WORK REQUIRED: Continue the profile of Dr Celia Tan below, picking up after its final sentence.

Dr Celia Tan (MPhysio '92 DipPaedPhysio '92)
Group Director of Allied Health at Singapore Health Services and the Director of the Postgraduate Allied Health Program at the Singapore General Hospital
An experienced physiotherapist and administrator, Dr Celia Tan is the Group Director of Allied Health at Singapore Health Services and the Director of the Postgraduate Allied Health Program at the Singapore General Hospital (SGH).
Having graduated from the University of Sydney in 1992 with a Masters in Physiotherapy and a Graduate Diploma in Applied Sciences (Paediatrics), Dr Tan now splits her time between directorial and research roles, training a broad group of health professionals at the SGH whilst driving the development of new clinical services and rehabilitation assistive devices.
“Learning to juggle between the two courses taught me the discipline of priority,” says Dr Tan. “The research grounding was key to building the foundation of a critical and analytical mindset … and in building the tenacity to persevere and work things out to the end, no matter how long it took.”
Highly valued for her innovative and practical approach to the field of physiotherapy, Dr Tan consults to a number of organisations, including the Singapore Ministry of Health, and has driven the improvement of workplace health promotion programs and chronic pain management, plus healthy lifestyle programs for patients. She currently holds five patents and awards acknowledging her ground-breaking work in rehabilitation strategies, and is working towards the development of collaborative academic programs involving local and international hospital and academic institutions.

DATASET ENTRIES:

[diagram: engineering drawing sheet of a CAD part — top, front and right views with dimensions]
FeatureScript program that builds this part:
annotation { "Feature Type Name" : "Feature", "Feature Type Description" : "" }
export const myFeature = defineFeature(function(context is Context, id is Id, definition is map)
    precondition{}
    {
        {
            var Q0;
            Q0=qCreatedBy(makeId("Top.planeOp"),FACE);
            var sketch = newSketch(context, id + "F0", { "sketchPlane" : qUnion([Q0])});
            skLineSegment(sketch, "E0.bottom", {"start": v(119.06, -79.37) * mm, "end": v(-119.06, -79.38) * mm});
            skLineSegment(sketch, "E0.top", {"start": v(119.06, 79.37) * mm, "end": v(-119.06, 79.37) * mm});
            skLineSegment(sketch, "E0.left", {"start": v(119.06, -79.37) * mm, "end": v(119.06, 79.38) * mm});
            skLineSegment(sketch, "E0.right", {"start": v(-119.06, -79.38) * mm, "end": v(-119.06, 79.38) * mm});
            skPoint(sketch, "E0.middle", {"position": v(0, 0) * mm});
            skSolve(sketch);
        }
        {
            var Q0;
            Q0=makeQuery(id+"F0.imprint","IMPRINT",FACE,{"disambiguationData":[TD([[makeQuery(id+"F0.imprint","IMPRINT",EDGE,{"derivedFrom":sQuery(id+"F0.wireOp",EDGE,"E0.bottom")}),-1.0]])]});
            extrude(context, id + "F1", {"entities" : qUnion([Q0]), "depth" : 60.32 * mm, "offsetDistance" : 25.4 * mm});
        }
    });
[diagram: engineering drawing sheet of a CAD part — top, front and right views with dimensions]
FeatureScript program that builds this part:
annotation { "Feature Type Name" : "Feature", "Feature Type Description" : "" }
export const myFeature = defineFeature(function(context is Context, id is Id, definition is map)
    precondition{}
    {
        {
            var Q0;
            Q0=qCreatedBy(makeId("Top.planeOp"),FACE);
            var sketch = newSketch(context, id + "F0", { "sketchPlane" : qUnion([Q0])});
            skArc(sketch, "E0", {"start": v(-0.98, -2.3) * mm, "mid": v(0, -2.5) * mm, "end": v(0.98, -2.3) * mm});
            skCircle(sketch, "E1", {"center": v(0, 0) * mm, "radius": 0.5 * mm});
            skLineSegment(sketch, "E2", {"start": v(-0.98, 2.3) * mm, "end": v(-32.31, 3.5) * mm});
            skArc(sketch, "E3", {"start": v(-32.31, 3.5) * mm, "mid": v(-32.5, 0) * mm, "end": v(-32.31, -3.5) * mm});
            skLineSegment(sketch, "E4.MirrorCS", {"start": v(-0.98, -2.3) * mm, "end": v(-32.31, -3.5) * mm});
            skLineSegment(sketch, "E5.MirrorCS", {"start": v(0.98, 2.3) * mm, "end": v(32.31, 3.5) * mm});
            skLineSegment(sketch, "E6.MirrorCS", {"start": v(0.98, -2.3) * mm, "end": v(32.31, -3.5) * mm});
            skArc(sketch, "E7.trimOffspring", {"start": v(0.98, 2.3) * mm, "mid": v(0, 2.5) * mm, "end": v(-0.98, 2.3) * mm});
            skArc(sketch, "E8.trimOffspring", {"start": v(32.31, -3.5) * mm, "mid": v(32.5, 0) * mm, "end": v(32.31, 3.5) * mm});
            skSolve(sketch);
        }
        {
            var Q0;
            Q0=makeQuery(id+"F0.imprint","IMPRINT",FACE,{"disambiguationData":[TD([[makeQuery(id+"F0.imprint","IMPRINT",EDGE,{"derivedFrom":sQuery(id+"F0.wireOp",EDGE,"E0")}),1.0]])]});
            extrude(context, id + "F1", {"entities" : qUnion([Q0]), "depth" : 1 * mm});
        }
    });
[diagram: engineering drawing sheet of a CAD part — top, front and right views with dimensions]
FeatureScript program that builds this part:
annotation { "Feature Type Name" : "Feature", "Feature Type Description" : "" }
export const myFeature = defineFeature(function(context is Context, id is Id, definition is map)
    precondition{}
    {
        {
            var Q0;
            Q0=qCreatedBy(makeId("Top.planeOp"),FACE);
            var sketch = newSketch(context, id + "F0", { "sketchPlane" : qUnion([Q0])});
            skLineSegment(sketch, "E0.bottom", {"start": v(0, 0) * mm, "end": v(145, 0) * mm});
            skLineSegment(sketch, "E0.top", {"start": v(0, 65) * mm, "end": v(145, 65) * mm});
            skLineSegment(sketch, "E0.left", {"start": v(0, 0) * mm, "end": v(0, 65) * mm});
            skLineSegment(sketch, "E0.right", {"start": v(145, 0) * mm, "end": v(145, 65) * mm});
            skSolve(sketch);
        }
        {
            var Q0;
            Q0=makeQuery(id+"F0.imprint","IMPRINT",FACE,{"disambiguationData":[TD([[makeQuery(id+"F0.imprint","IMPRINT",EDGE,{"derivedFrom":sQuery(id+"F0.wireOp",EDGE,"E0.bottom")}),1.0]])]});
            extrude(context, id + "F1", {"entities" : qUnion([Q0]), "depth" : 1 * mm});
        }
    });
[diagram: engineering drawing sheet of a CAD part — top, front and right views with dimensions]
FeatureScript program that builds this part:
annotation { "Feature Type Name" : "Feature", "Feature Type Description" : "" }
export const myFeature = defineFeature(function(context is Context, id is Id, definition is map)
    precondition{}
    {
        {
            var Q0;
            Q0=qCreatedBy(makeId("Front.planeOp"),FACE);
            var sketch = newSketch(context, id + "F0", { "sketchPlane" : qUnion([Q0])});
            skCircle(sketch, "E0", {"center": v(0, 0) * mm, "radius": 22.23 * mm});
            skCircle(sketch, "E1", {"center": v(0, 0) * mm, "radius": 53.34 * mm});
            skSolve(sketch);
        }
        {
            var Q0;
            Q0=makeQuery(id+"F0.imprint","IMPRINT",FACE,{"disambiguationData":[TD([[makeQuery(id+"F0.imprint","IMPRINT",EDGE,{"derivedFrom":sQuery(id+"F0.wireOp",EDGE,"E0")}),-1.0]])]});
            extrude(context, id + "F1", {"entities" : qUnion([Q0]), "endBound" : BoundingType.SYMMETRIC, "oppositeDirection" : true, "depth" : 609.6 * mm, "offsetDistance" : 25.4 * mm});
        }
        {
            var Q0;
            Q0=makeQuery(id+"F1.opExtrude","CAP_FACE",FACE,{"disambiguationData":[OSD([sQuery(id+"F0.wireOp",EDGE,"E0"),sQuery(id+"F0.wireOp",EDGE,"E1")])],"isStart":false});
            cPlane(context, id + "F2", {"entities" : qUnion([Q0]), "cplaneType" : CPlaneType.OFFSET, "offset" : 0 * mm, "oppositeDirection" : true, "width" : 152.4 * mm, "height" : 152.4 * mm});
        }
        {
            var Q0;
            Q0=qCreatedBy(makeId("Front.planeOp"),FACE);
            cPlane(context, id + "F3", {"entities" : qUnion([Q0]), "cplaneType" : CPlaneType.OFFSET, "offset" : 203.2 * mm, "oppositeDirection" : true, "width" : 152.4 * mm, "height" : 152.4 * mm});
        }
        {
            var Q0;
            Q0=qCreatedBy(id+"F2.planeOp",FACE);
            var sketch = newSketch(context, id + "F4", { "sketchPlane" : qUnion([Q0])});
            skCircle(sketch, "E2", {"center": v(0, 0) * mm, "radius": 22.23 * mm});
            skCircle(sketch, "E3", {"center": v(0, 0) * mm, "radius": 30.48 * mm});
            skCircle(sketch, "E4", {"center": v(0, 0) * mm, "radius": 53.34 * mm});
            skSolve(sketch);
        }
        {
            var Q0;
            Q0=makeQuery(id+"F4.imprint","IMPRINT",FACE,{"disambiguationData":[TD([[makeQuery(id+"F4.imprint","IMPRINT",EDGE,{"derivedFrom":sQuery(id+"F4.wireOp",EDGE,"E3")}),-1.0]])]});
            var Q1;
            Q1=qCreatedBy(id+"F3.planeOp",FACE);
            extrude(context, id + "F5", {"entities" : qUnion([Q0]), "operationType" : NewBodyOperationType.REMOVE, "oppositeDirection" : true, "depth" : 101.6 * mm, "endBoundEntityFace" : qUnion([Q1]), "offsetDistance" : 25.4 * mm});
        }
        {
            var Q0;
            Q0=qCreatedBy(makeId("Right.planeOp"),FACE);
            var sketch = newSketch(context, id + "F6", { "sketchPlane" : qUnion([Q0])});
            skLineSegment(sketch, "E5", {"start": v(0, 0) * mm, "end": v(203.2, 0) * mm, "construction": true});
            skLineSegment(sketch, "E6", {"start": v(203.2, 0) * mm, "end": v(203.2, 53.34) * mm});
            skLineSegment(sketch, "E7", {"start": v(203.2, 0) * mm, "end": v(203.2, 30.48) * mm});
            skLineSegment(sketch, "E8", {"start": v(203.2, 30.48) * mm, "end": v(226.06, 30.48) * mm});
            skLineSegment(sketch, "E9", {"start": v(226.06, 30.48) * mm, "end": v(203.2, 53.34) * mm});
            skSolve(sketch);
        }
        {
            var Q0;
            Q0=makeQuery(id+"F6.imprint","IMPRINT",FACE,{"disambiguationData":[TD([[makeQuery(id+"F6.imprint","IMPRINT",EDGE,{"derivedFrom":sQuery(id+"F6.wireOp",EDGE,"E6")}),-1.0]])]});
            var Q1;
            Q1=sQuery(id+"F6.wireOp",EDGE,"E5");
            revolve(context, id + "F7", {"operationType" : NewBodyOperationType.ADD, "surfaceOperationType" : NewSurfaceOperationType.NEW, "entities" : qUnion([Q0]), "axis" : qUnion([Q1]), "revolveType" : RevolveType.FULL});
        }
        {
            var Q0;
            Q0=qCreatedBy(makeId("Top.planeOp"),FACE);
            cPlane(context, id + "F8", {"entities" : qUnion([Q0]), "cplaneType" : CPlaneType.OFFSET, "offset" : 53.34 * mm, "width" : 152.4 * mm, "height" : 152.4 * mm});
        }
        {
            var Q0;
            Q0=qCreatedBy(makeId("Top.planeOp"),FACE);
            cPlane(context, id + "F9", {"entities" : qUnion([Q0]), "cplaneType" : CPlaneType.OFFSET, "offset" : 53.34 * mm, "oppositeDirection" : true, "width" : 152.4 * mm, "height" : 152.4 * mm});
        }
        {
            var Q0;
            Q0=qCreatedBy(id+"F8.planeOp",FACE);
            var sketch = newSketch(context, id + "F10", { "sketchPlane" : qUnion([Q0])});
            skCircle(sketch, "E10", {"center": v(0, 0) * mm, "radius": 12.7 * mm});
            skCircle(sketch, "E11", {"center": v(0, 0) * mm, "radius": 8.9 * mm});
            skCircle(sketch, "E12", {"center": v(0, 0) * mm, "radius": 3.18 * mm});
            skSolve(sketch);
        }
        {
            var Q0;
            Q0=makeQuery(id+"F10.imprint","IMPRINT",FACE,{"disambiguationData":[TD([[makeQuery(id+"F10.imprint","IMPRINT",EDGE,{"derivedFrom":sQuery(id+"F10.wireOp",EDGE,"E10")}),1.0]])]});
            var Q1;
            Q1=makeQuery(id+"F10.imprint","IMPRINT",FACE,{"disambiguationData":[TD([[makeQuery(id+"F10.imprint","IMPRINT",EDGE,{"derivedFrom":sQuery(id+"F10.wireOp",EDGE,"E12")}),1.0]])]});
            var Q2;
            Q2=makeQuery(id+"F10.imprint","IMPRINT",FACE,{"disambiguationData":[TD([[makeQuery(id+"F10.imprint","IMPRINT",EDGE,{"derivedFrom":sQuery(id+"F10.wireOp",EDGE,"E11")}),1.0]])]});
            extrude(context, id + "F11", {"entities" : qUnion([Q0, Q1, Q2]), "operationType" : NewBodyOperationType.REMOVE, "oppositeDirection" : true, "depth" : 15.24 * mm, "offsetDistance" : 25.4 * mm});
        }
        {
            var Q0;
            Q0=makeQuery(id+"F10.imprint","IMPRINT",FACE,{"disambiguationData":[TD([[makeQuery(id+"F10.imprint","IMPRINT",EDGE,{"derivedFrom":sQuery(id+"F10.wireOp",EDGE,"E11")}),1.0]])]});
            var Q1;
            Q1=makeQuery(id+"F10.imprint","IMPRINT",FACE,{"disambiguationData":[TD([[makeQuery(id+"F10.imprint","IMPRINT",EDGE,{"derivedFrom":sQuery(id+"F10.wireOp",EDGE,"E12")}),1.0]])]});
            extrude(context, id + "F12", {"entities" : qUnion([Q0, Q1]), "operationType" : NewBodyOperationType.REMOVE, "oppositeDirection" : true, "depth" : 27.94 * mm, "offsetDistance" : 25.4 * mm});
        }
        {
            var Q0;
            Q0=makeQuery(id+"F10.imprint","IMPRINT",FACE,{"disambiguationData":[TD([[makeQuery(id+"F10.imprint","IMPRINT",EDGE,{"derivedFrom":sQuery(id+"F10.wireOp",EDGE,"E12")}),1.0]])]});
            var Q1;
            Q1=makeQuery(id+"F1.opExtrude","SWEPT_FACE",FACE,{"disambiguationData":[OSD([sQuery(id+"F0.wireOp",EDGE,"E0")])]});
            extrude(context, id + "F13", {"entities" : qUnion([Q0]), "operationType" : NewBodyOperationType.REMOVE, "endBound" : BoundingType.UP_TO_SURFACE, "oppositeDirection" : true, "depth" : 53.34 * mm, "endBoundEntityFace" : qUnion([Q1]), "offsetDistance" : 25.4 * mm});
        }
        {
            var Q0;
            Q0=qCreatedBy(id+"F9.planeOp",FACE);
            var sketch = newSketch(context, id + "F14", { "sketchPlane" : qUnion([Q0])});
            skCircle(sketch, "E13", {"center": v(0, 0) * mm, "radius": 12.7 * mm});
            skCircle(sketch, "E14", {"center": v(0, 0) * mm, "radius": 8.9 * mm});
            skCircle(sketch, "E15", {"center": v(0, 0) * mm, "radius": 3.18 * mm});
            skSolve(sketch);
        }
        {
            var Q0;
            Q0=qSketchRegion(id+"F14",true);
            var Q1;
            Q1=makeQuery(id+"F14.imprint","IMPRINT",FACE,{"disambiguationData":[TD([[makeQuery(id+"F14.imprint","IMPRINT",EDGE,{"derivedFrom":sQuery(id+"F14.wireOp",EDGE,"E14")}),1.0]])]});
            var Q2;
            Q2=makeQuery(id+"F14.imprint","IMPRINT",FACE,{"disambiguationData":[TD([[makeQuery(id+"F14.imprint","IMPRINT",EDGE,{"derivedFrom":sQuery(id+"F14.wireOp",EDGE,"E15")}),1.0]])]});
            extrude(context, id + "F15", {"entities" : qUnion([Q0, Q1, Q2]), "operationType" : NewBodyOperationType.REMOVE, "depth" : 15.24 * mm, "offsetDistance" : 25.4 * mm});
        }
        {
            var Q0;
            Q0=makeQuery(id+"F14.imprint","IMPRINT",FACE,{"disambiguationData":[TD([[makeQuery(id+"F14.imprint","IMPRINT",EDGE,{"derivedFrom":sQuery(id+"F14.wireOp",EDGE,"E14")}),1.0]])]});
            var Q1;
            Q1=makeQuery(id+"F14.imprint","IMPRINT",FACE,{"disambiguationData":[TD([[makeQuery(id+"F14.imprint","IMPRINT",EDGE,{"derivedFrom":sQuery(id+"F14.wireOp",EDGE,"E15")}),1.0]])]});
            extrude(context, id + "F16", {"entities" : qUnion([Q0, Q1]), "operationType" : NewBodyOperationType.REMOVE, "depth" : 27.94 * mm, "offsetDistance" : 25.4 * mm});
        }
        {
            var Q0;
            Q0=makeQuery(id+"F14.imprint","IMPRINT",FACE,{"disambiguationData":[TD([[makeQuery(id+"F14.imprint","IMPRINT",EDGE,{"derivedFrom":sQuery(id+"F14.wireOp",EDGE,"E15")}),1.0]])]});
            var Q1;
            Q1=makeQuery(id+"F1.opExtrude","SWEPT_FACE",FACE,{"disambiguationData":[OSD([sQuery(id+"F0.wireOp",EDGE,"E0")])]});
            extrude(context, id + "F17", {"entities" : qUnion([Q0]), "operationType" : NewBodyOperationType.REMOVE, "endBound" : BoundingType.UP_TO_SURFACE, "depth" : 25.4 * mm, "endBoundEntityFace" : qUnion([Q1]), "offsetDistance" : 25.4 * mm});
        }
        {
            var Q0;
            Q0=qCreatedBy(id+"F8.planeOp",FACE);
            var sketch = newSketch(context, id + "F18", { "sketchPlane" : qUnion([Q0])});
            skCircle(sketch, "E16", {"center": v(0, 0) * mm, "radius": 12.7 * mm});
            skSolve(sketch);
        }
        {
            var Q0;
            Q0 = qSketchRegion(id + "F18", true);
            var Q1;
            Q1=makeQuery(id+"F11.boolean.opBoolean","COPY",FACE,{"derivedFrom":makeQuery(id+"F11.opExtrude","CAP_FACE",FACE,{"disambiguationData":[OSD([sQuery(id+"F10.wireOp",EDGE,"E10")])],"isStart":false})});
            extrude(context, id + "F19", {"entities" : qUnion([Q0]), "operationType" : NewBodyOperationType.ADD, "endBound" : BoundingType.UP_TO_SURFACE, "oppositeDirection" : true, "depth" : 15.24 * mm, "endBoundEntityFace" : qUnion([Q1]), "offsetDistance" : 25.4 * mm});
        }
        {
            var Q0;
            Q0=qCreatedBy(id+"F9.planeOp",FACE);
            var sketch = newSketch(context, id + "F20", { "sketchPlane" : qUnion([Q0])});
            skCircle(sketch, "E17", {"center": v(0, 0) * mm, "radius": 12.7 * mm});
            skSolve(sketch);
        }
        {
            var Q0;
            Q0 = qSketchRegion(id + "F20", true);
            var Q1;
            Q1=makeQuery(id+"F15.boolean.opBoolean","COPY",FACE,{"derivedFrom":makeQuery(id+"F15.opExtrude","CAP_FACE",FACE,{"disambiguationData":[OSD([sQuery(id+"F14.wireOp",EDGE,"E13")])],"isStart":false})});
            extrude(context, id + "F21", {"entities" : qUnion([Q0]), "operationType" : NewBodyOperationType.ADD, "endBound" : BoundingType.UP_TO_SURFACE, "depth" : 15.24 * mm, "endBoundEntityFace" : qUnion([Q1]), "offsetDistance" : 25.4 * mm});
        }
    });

OUTPUT FOR THIS TASK:
Though she has achieved great successes in her career, Dr Tan says the highlight so far has been her volunteer work to improve training programs for doctors, nurses and physiotherapists in developing countries around Asia. Having worked with a number of universities and organisations around the world, including the World Confederation of Physical Therapy, she says that Australia needs to respond to the change that is sweeping quickly across the Asia Pacific region, as old ideologies are challenged by the new values and aspirations of its younger populace.
“Australia’s strategic engagement with its fast-growing Asian neighbours is therefore critical. Australia needs to invest more in [its] knowledge and capabilities in research and education in order to be a leader in Asia, as well as to grow its collaboration within the region [and] to be responsive in meeting its evolving needs.”